Graduates “ill-prepared” for everyday legal work, says top futurologist

Futurologist Richard Susskind has bemoaned the teaching of law in universities, describing it as his “single biggest worry”.

Susskind — an academic, author and speaker who has long predicted legal work will dry up in deference to technology — said:

In many UK law schools, the law is taught as it was in the 1970s. No regard for globalisation, commoditization, technology, AI… Most law professors are not remotely interested in this stuff.

Continuing his lecture at the Society for Computers and Law (SCL), of which he is the president, Susskind claimed:

So many graduates in the UK are ill-prepared for the everyday legal work of today… still less for tomorrow.

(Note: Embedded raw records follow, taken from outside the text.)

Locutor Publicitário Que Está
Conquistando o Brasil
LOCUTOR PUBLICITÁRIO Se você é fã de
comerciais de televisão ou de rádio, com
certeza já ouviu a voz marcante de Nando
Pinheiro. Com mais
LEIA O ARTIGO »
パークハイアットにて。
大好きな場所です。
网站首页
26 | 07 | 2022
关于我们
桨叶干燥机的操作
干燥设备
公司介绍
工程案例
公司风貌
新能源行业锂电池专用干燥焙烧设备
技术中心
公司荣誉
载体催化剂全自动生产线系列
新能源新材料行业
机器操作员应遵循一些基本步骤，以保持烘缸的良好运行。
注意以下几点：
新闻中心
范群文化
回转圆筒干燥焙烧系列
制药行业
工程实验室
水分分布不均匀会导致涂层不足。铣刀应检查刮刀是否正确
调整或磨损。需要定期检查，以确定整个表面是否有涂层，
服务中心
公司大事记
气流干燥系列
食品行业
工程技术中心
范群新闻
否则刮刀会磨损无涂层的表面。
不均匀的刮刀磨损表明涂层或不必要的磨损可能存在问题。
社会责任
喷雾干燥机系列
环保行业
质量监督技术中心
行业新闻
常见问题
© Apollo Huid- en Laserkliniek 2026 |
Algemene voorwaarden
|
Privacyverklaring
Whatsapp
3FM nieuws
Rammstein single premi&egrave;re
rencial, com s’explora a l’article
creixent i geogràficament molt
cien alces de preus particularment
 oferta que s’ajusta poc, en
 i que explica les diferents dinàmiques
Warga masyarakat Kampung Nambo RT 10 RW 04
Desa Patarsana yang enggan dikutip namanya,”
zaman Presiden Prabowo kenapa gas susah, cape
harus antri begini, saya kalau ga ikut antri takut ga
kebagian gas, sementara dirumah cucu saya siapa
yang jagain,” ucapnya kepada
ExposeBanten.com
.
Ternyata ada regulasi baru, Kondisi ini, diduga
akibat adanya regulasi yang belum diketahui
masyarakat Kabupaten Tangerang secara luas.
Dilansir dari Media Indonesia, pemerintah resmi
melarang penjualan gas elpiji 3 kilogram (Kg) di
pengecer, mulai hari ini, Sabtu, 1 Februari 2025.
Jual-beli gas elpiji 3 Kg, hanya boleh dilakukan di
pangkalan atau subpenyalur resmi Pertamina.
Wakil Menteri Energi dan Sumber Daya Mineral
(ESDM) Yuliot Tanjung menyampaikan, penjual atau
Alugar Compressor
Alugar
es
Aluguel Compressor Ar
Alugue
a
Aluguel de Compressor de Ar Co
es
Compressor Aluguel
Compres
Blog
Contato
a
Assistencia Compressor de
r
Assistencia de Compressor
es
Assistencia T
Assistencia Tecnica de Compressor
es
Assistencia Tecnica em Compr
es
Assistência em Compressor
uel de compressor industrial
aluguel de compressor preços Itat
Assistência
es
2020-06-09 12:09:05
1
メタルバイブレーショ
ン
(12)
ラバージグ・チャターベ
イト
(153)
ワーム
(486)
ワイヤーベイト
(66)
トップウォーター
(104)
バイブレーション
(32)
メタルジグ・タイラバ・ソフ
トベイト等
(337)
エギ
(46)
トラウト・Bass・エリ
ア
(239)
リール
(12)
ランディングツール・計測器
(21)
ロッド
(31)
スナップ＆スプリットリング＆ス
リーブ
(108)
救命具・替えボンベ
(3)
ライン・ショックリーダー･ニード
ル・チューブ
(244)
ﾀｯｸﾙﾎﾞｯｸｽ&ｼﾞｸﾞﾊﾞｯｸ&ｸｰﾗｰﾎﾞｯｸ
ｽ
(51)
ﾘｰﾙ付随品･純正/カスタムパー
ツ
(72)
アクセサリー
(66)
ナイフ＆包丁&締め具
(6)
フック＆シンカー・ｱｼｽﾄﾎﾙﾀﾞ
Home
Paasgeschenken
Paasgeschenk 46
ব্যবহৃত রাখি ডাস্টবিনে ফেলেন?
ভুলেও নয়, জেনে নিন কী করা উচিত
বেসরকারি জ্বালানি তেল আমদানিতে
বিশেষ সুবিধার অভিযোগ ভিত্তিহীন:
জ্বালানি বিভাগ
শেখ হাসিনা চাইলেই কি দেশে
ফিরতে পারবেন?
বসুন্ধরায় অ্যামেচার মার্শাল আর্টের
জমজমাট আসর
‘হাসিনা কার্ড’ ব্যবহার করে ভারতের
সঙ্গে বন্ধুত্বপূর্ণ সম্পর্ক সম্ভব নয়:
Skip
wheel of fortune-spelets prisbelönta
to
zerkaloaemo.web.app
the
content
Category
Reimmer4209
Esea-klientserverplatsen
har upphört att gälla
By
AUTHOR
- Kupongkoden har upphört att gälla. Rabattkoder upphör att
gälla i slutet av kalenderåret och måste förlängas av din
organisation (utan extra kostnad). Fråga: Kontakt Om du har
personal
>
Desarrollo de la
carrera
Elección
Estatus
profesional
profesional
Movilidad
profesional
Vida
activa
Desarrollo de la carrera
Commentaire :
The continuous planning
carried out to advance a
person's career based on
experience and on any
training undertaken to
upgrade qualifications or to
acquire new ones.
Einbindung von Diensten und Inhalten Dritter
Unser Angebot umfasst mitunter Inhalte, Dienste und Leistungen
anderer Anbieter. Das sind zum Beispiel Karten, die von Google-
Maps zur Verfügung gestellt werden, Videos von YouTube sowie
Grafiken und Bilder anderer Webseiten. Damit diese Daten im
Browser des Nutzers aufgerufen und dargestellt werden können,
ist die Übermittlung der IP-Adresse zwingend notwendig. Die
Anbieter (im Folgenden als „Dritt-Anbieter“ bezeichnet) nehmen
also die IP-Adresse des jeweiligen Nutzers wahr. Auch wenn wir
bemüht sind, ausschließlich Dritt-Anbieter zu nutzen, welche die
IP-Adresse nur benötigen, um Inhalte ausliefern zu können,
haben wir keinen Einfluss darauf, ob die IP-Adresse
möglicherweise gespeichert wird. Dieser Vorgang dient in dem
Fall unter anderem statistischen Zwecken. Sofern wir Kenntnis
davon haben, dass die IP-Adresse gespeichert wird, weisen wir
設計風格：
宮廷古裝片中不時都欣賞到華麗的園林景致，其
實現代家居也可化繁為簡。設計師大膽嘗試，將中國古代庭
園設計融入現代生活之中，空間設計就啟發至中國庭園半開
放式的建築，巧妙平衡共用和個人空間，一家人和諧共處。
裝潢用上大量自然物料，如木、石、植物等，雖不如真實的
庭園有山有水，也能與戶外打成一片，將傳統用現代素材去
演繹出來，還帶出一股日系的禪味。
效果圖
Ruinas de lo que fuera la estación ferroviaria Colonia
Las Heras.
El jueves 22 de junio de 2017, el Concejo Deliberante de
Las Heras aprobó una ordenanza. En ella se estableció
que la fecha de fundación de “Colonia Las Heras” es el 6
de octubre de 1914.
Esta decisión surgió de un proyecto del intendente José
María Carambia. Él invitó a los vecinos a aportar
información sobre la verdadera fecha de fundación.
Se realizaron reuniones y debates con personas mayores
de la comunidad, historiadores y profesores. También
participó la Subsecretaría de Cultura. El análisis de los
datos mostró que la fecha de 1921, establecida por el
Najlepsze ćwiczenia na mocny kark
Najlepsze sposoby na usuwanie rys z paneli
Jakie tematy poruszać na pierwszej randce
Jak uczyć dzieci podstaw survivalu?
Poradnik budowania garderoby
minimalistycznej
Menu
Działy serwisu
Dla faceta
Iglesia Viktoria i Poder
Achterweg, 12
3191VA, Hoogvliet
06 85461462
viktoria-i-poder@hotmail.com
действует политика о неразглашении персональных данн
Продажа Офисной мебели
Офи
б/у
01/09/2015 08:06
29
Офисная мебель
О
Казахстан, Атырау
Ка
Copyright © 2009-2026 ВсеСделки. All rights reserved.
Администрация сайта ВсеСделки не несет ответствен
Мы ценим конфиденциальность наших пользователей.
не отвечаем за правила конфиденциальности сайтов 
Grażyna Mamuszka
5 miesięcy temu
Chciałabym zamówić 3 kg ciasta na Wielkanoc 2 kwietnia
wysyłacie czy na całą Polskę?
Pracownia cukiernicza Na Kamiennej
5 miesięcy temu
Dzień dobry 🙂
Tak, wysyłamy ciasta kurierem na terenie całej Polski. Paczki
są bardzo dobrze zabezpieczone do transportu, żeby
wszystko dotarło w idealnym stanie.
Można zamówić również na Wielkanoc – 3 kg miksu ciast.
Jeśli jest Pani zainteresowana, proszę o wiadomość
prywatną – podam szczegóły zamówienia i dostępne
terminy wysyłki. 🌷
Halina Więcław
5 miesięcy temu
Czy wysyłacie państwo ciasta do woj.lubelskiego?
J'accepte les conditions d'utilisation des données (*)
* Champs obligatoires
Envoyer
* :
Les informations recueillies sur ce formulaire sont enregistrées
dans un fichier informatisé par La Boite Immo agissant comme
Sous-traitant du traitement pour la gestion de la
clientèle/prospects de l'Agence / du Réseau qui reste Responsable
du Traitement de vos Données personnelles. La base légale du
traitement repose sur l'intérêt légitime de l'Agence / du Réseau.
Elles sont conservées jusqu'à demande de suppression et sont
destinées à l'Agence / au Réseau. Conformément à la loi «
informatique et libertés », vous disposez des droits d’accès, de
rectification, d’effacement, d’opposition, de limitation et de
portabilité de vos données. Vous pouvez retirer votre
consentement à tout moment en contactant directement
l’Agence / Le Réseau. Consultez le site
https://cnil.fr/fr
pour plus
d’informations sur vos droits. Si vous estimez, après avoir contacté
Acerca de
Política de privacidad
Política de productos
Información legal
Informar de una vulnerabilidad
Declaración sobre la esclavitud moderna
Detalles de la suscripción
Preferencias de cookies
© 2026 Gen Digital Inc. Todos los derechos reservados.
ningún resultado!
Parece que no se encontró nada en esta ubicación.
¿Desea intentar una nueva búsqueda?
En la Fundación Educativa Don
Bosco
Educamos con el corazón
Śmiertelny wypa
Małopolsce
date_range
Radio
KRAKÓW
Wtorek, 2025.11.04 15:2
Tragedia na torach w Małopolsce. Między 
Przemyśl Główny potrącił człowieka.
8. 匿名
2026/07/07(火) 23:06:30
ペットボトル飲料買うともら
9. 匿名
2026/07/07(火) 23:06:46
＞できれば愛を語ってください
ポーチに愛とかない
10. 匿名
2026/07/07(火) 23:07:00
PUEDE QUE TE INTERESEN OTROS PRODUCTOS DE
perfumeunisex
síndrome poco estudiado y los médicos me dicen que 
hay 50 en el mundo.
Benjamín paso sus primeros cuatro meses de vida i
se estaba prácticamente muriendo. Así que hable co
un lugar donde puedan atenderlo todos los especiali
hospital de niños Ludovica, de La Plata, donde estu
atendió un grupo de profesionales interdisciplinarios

The University of Glasgow graduate — who has written extensively about the demise of the profession — said law schools are not only indifferent but positively antagonistic towards the study of the future as a legitimate object of consideration. This, he continued:

[D]ismays me and worries me more than anything I’ve discussed tonight.

Elsewhere in his speech — which included an introduction by the Lord Chief Justice — Susskind predicted humans would one day emotionally connect with robots. These, he said, are being programmed to act as “helpers” that can detect human emotions and respond to them. Continuing, the top professor said:

I have little doubt we will have affection for and will have feelings for the generations of robots that will be our helpers and companions.

Susskind’s comments come in the same month as scientists at UCL and the University of Sheffield unveiled a new robotic judge. The high-tech AI software — which scanned over 580 human rights cases in order to create its algorithm — can now, according to its creators, predict the outcome of similar cases with 79% accuracy.